At the same time, it’s come to mean a bit more to me. I decided I’m over the idea that only couples or families are allowed to have photo Christmas cards. I fully realize I’m not as cute as my young nieces and nephews who grace their families’ cards, but I like thinking of creative ideas for poses and pun-tastic phrases and sharing them with my family and friends. Though I try not to, I sometimes use being single as a reason for why I’m not a “real adult yet,” and I didn’t want to let my singleness be an excuse for not participating in the strange but lovely tradition of exchanging Christmas cards.

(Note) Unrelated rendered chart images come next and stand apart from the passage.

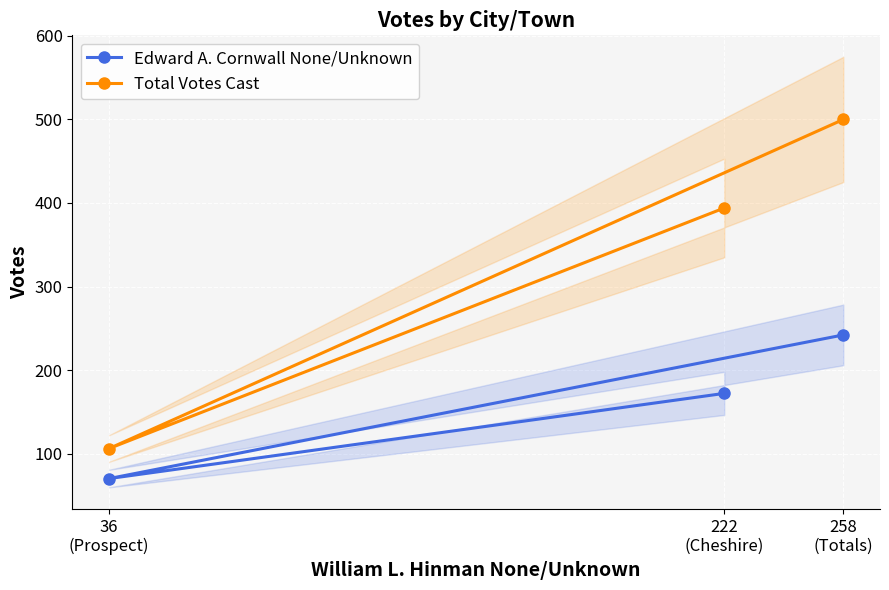

How many categories are shown in the chart?

3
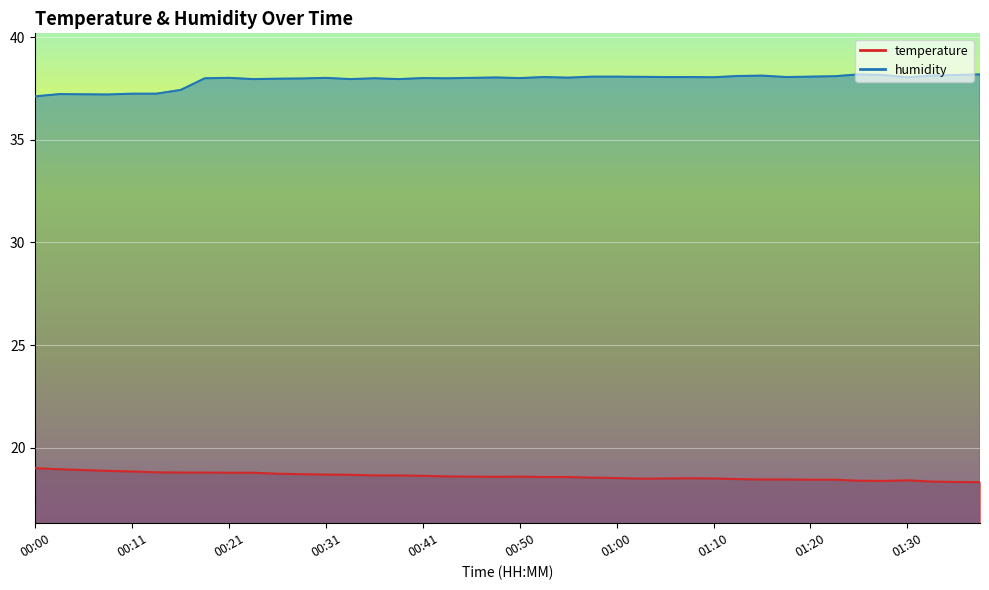

Count the number of data series in this chart.

2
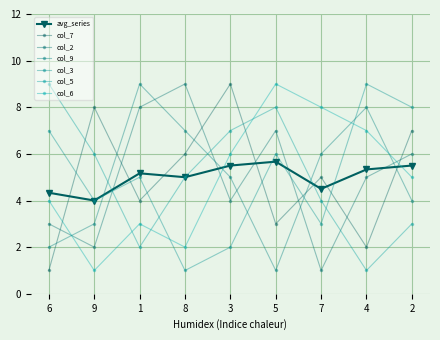

Where do col_9 and col_7 first cross each other?

6 and 9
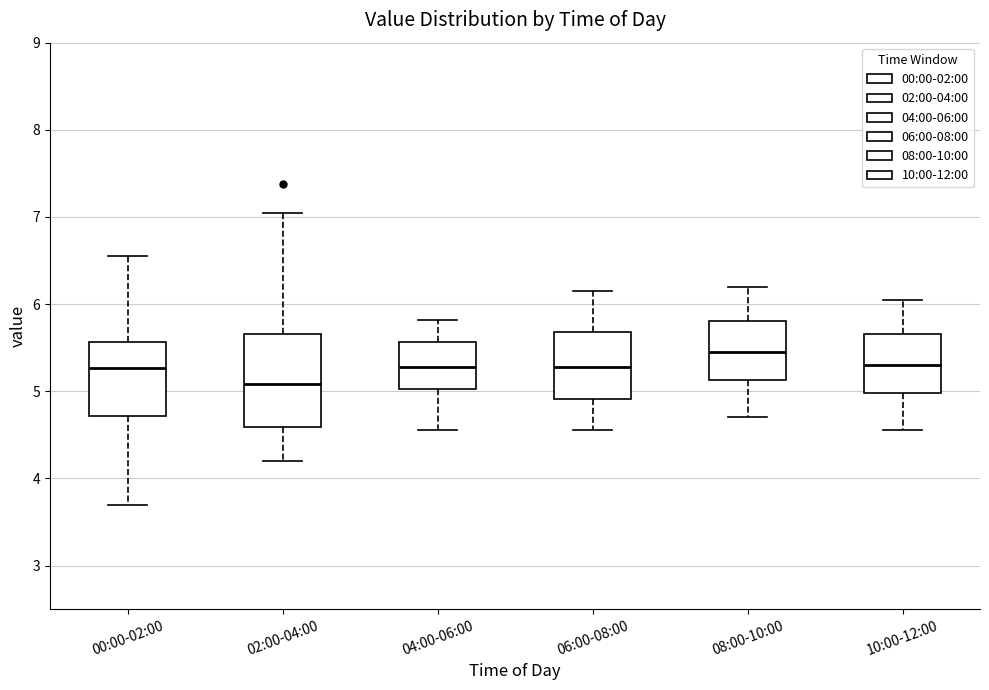

Which box is the tallest, from its lower edge to its upper edge?

02:00-04:00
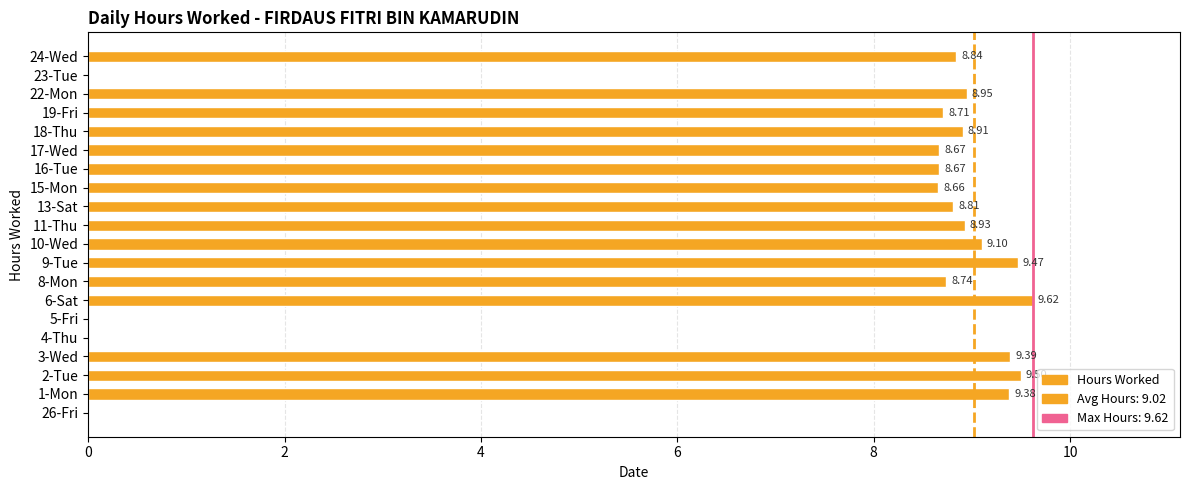

Which has a higher value, 6-Sat or 1-Mon?

6-Sat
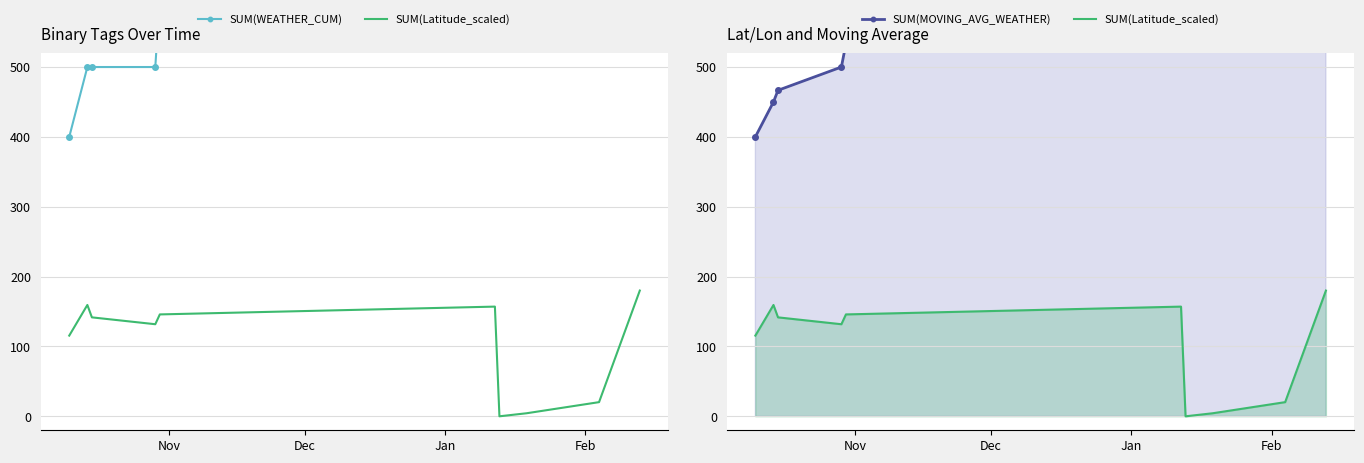

What is the sum of all SUM(MOVING_AVG_WEATHER) values?

5916.7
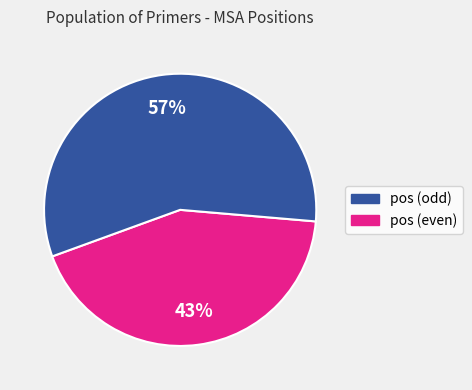

Is there any slice that represents more than half of the pie?

Yes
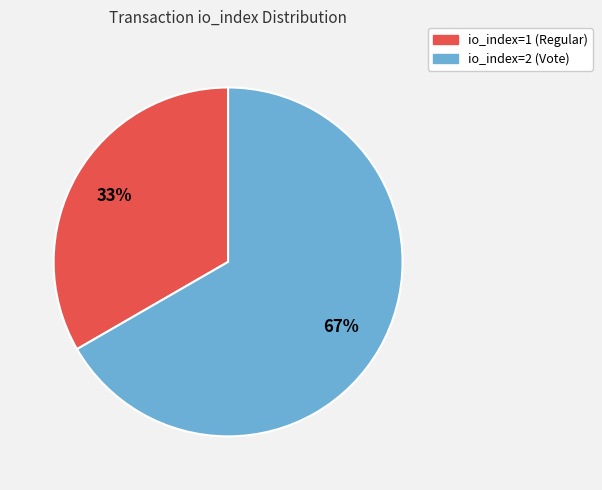

What is the smallest slice in the pie chart?

io_index=1 (Regular)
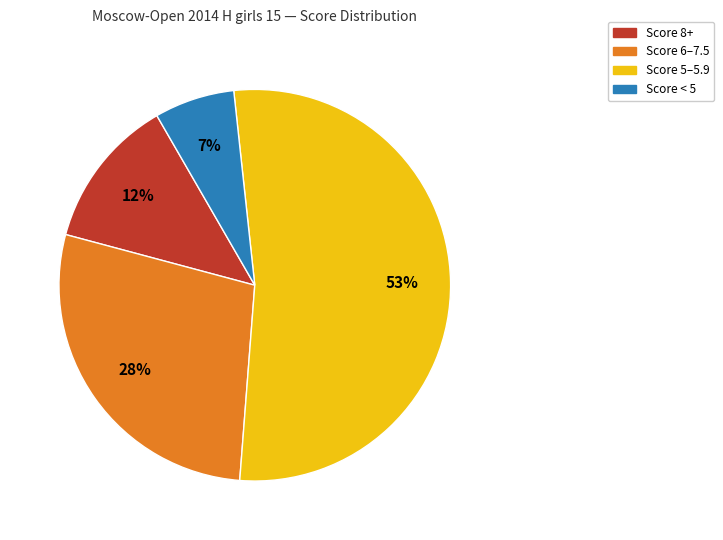

To the nearest percent, what is the difference between the largest and smallest slice percentages?

46%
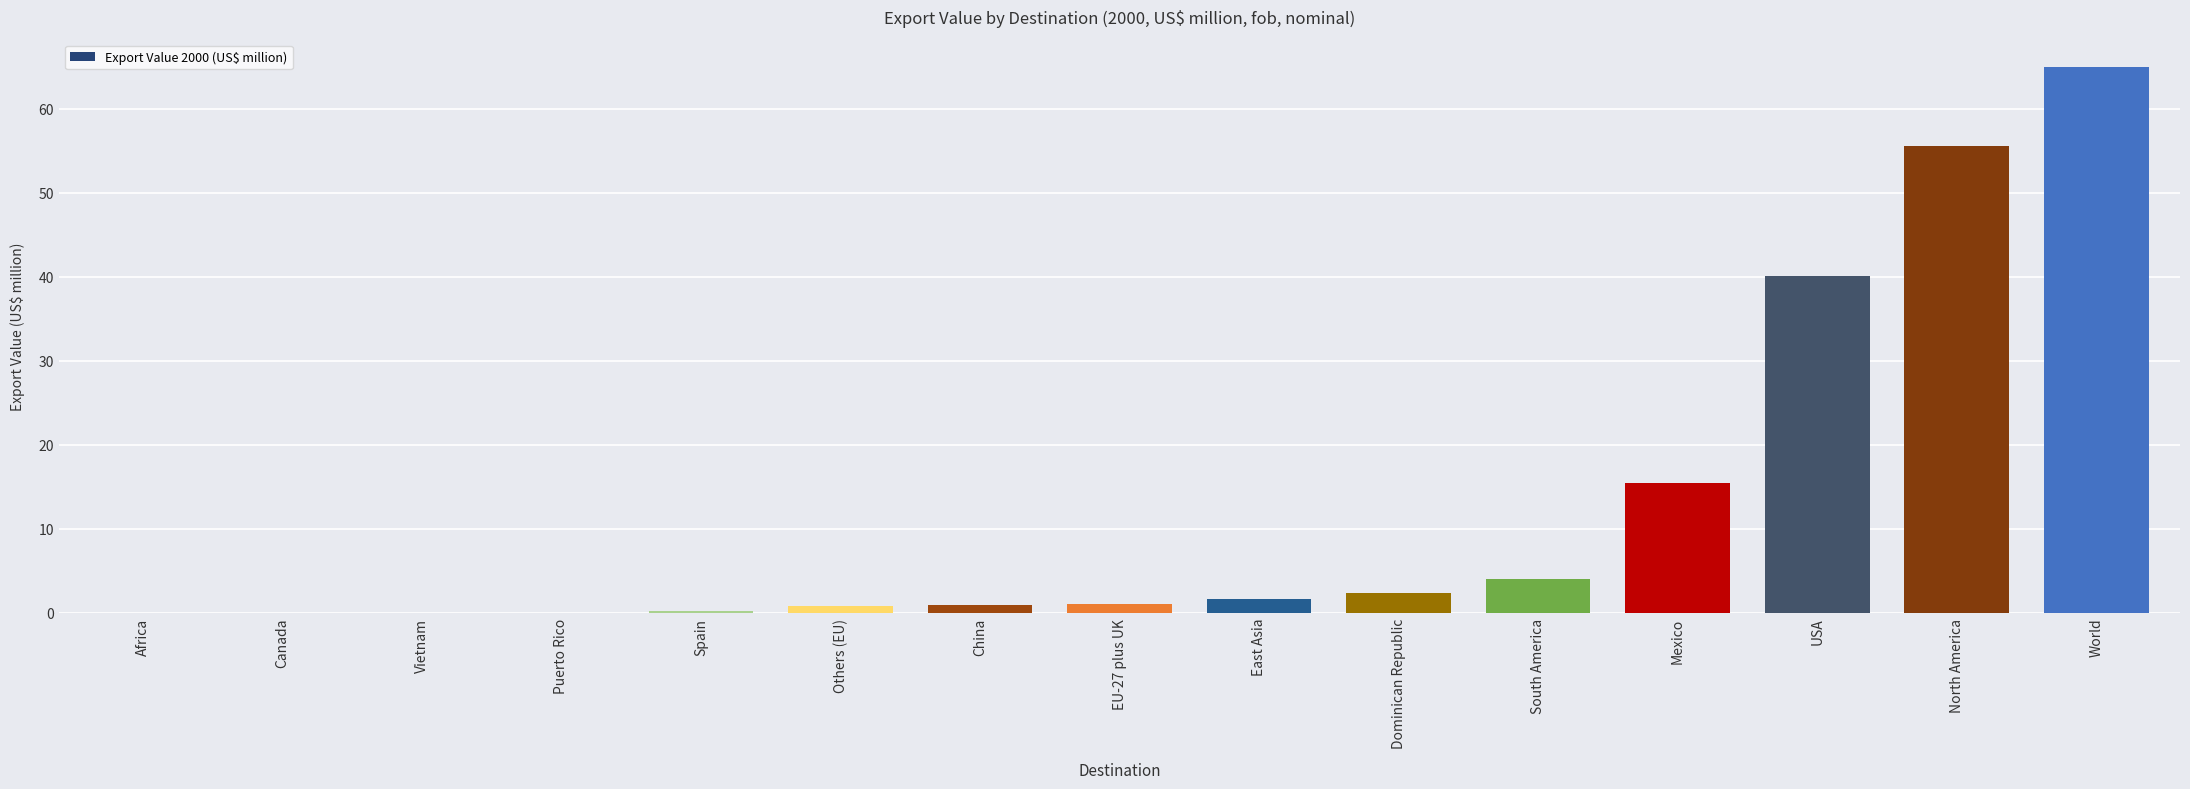

What is the sum of all values?

187.1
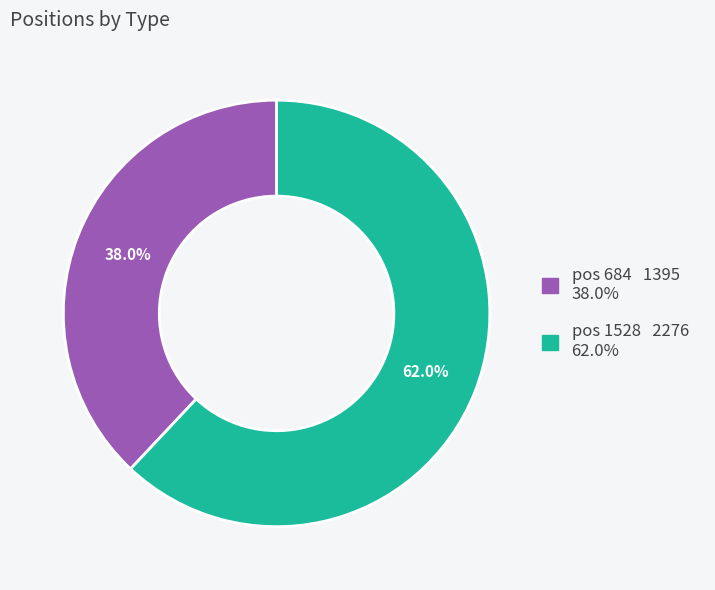

How many slices are in this pie chart?

2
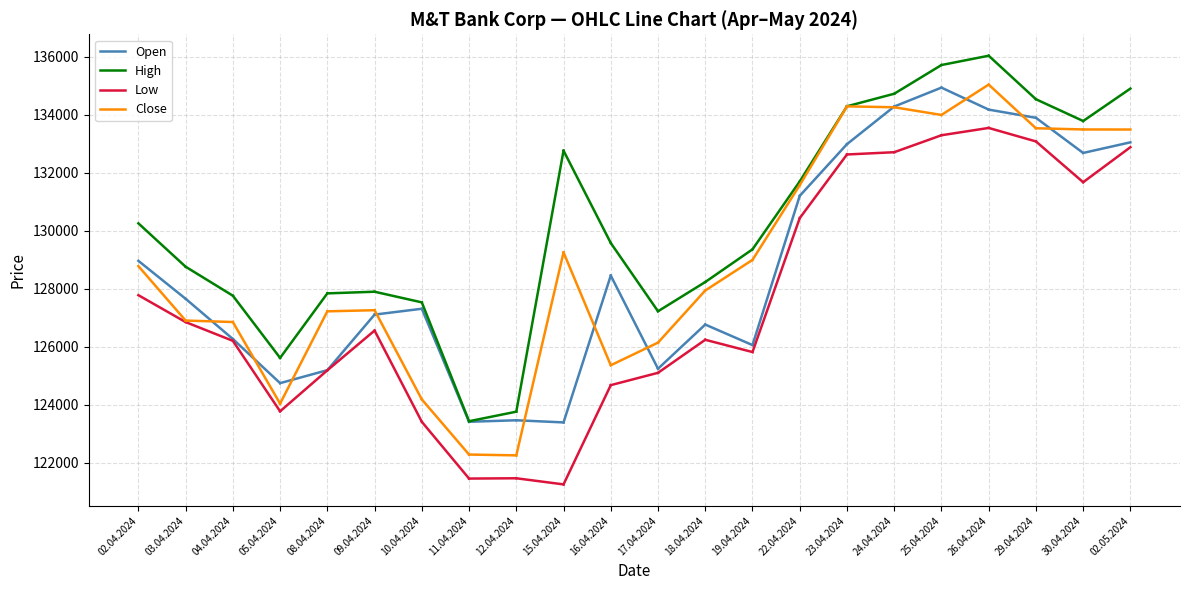

At how many categories does at least one series exceed 129258?

1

Is it a “normal” Christmas card? No. Is it how I thought my Christmas cards would look, or even how I want mine to look for the rest of my life? No. Is it an accurate reflection of where I’m at in life right now? Yup. I live by myself in the house I bought, and the only other creature who resides here permanently is my goldfish. So instead of a “2016 Update” letter included in a card with a typical winter or Christmas setting, this feels particularly fitting this year.
So from our bowl to yours, til next time…
~Brianna!~
p.s. If you’re single, do you send Christmas cards?
I think its great you did a card. I know our society hypes up xmas cards to be about families and such but like you I did a personalized card this year. Only substitute the tree and fish with my roommate and cat 🙂 We never know what our path will be and there’s no sense in missing out on life just because it looks different than we thought it would. Good for you for not missing out!